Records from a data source
■ ■ ■
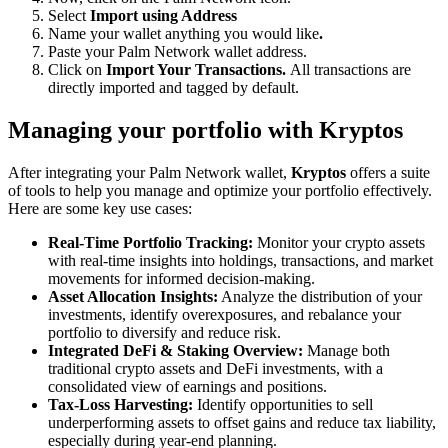
Select
Import using Address
Name your wallet anything you would like
.
Paste your Palm Network wallet address.
Click on
Import Your Transactions.
All transactions are
directly imported and tagged by default.
Managing your portfolio with Kryptos
After integrating your Palm Network wallet,
Kryptos
offers a suite
of tools to help you manage and optimize your portfolio effectively.
Here are some key use cases:
Real-Time Portfolio Tracking:
Monitor your crypto assets
with real-time insights into holdings, transactions, and market
movements for informed decision-making.
Asset Allocation Insights:
Analyze the distribution of your
investments, identify overexposures, and rebalance your
portfolio to diversify and reduce risk.
Integrated DeFi & Staking Overview:
Manage both
traditional crypto assets and DeFi investments, with a
consolidated view of earnings and positions.
Tax-Loss Harvesting:
Identify opportunities to sell
underperforming assets to offset gains and reduce tax liability,
especially during year-end planning.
■ ■ ■
Show a copy of each line from the data that includes the word "investments".

investments, identify overexposures, and rebalance your
traditional crypto assets and DeFi investments, with a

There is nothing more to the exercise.